Handle Internet-Scale Traffic

Reverse Proxy Caching — Don't Go Viral Without It.

Everyone using WordPress knows caching needs to be a part of their performance and scalability strategy, which is why there are several cache-oriented tools in the top 10 list of WordPress plugins, such as Batcache. A page caching plugin can mean the difference between weathering a traffic spike or going down in flames, but when the solution is driven via the app itself, serving repetitive traffic becomes the full-time job of the PHP Application servers, making it more difficult to scale.

The front page of a vanilla WordPress installation with one post requires billions of CPU instructions. Even with the fastest processors and the most highly optimized site, a caching approach that still requires loading the application on every request isn’t the optimal solution for scalability.

Take a look at these charts from Joe Hoyle at HumanMade comparing Batcache (which loads WordPress to serve its cache) to Varnish (which doesn’t touch WordPress at all):

As concurrency increases, Batcache’s response remain well within the realm of acceptable, under 1/10th of a second. However, a server load of 7 indicates that the application environment is pegged. The engine is redlining. While it’s nice that this flood of visitors are still seeing pages relatively quickly, good luck trying to do anything in the admin area (e.g. fix a crucial typo) with the server load that high.

The good news is that the wider open source community has been working on this problem since the early days of the internet, as it is a problem shared by every website and web application. There are well-established tools and patterns that can be put to use, which the WordPress community have adopted and integrated as best-practices. The answer for page caching with WordPress at scale is to use a reverse proxy.

In this model, requests and responses to/from WordPress flow through an intermediary service known as a reverse proxy. The proxy can serve a cached copy of a response for a specified period of time. Caches can also be actively expired or flushed.

To put this in more concrete terms, consider a request from a visitor to your website’s homepage. On the very first request for the homepage, the reverse proxy doesn’t yet have a cached version of the homepage, so it passes the request back to WordPress. WordPress generates the homepage, and serves the response. The reverse proxy passes the response along, but also stores a version for itself. Then, on a subsequent visit to the homepage, the reverse proxy can serve the response without needing to connect to WordPress.

This model helps solve the challenge of scaling WordPress because a reverse proxy can be literally three orders of magnitude (1000x) more efficient than a PHP web server at delivering cached responses.
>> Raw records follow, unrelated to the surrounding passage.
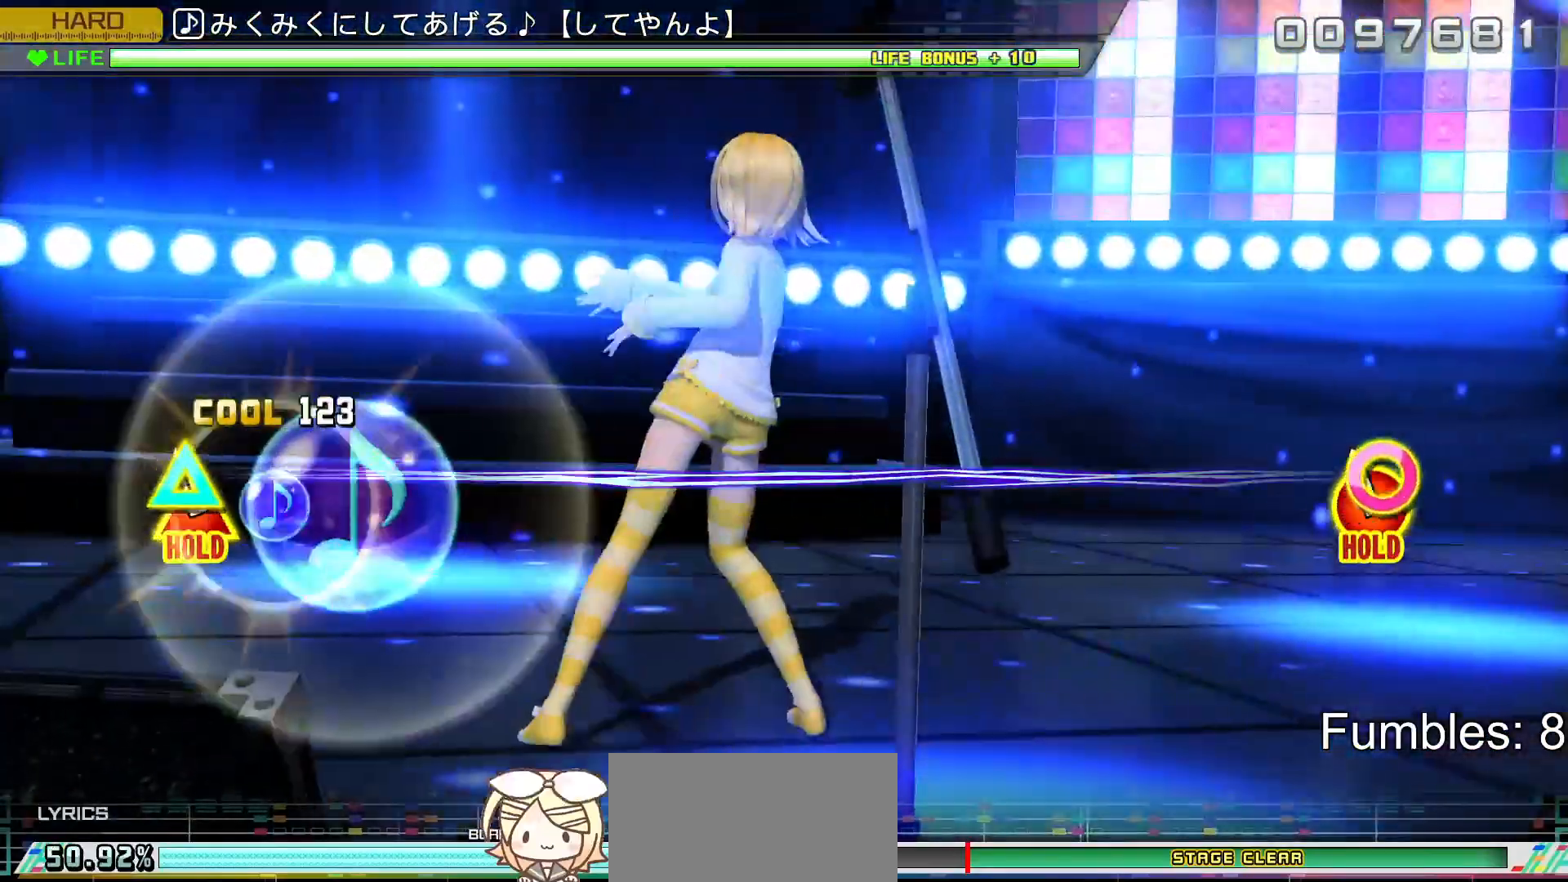
{"buttons": ["TRIANGLE", "L2", "R2", "DPAD_RIGHT"], "left_stick": "center", "right_stick": "center", "events": [[117, "DPAD_RIGHT", "down"], [117, "TRIANGLE", "down"], [433, "R2", "down"]]}
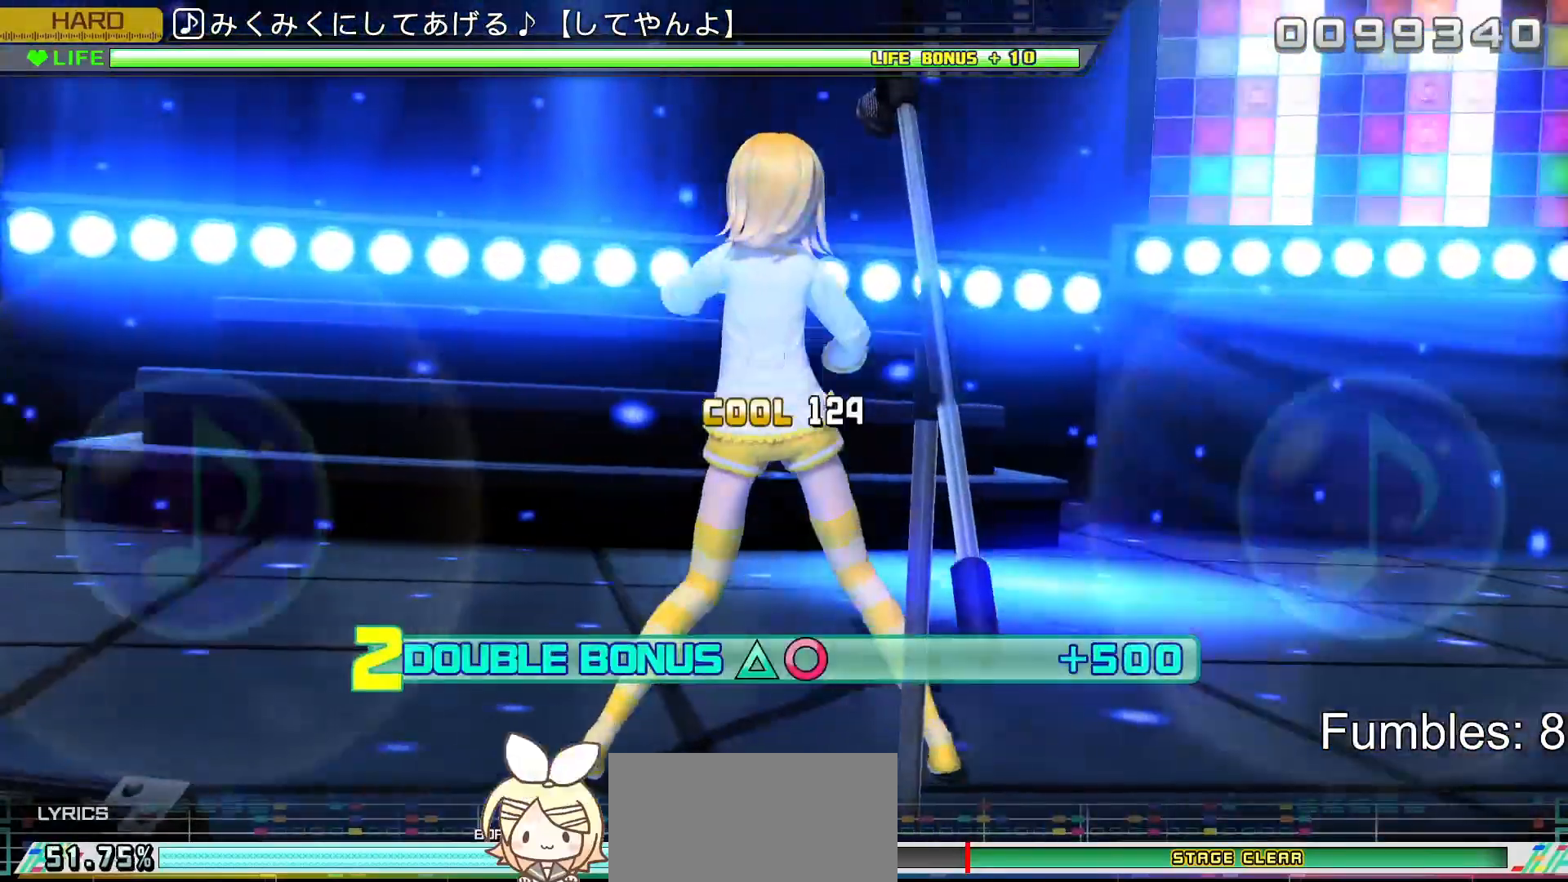
{"buttons": ["L2", "R2"], "left_stick": "center", "right_stick": "center", "events": [[83, "DPAD_RIGHT", "up"], [100, "L2", "up"], [100, "TRIANGLE", "up"], [367, "L2", "down"]]}
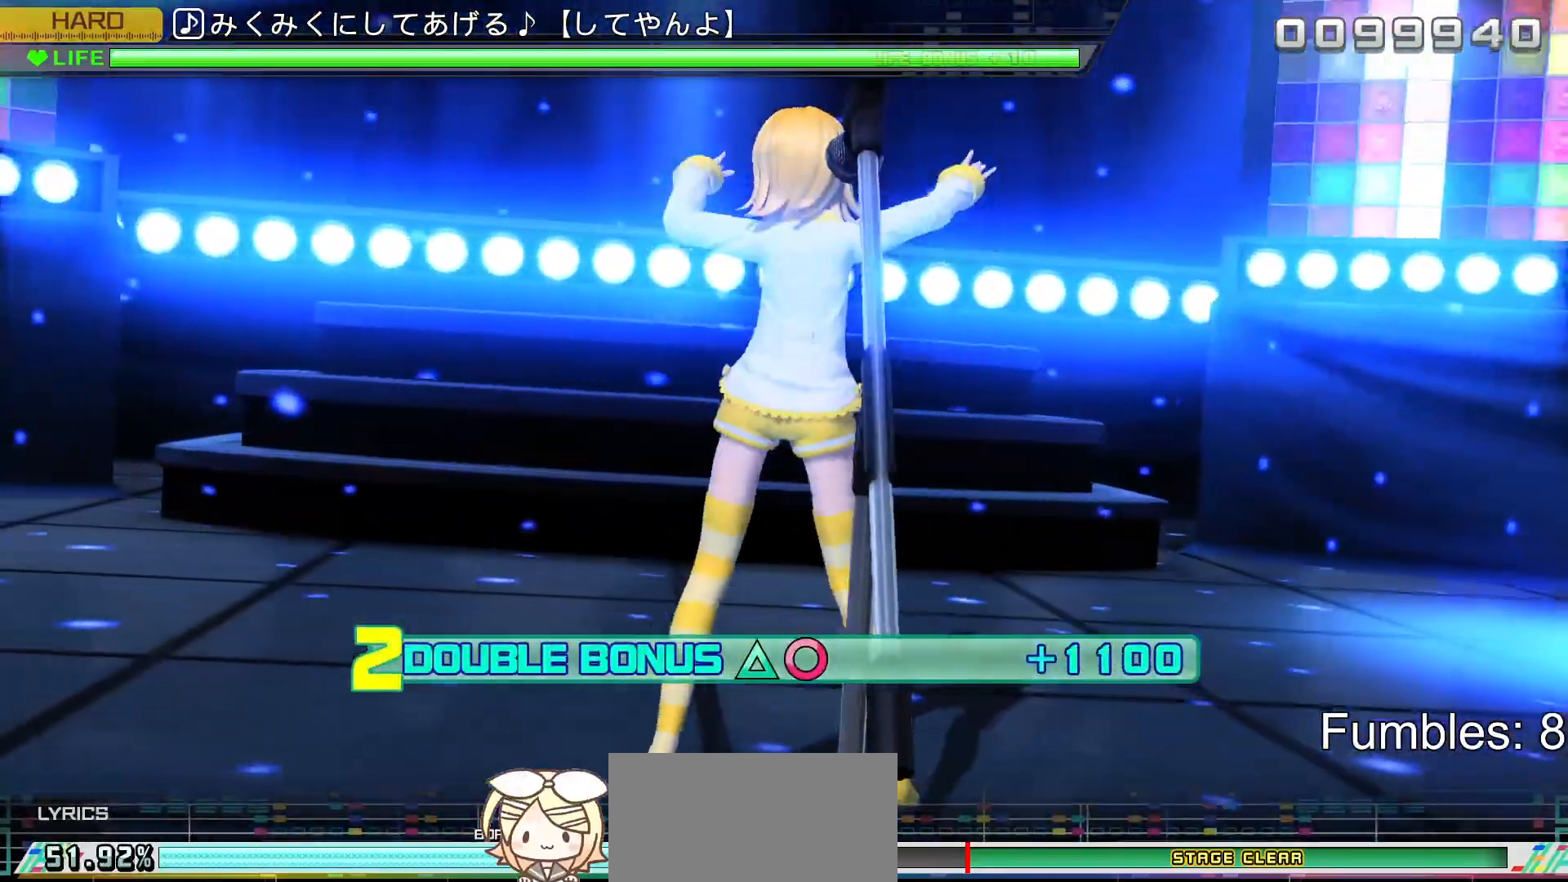
{"buttons": ["L2"], "left_stick": "center", "right_stick": "center", "events": [[167, "R2", "up"]]}
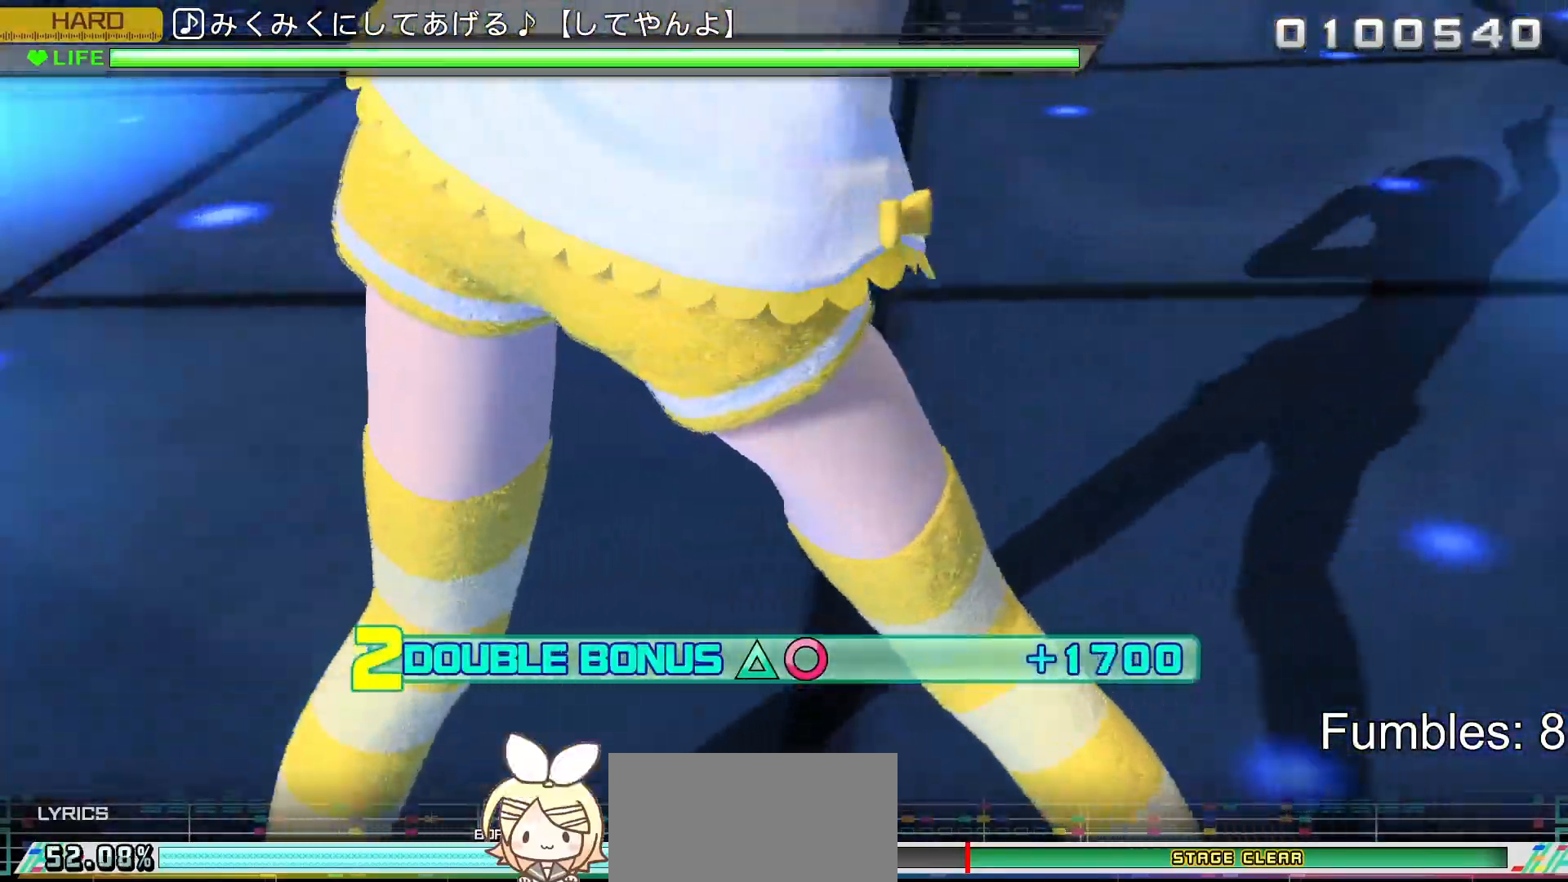
{"buttons": ["R2"], "left_stick": "center", "right_stick": "center", "events": [[117, "R2", "down"], [350, "L2", "up"]]}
PHP web servers need to perform a large number of relatively complex operations — connect to a database, execute thousands of lines of code, process business logic, etc. All a reverse proxy needs to do is serve a static value from cache.

The most popular open source reverse proxy is Varnish, but Nginx also has reverse proxy functionality and there are also hardware and commercial options available. In addition, some CDNs can act as massive distributed reverse proxies. Akamai, CloudFlare and Fastly are all excellent products for globally-distributed reverse proxy solutions. With these services, not only will your site scale for high traffic your site visitors will also get much faster responses because they'll be connecting to edge servers located near them as opposed to having to connect to the web servers in your data center.

Challenges:

  • Cache TTL and Expiration: Initial communication between WordPress and the reverse proxy happens through the use of HTTP headers which can specify the lifetime, or Time To Live (“TTL”) of a cached page. However, actively expiring or flushing a cache requires additional work — you will have to devise a mechanism for clearing the cache that’s more sustainable than restarting the proxy.
  • Cookies: Most Proxies rely heavily on browser-side characteristics — e.g. cookies — to decide whether a request can be given a cached response, or if it must be passed back to WordPress. If the reverse proxy, or WordPress, are improperly configured, then too many requests can be sent back to WordPress, which can drastically decrease the effectiveness of the proxy cache. This can present some challenges in a world where there are many different systems using Cookies differently.
  • Complexity: For many developers, the conceptual complexity of introducing a new system, and not having the web-browser talk “directly” to WordPress, can create confusion around how to debug problems. Taking the time to ensure everyone on the team is comfortable with the implementation is important.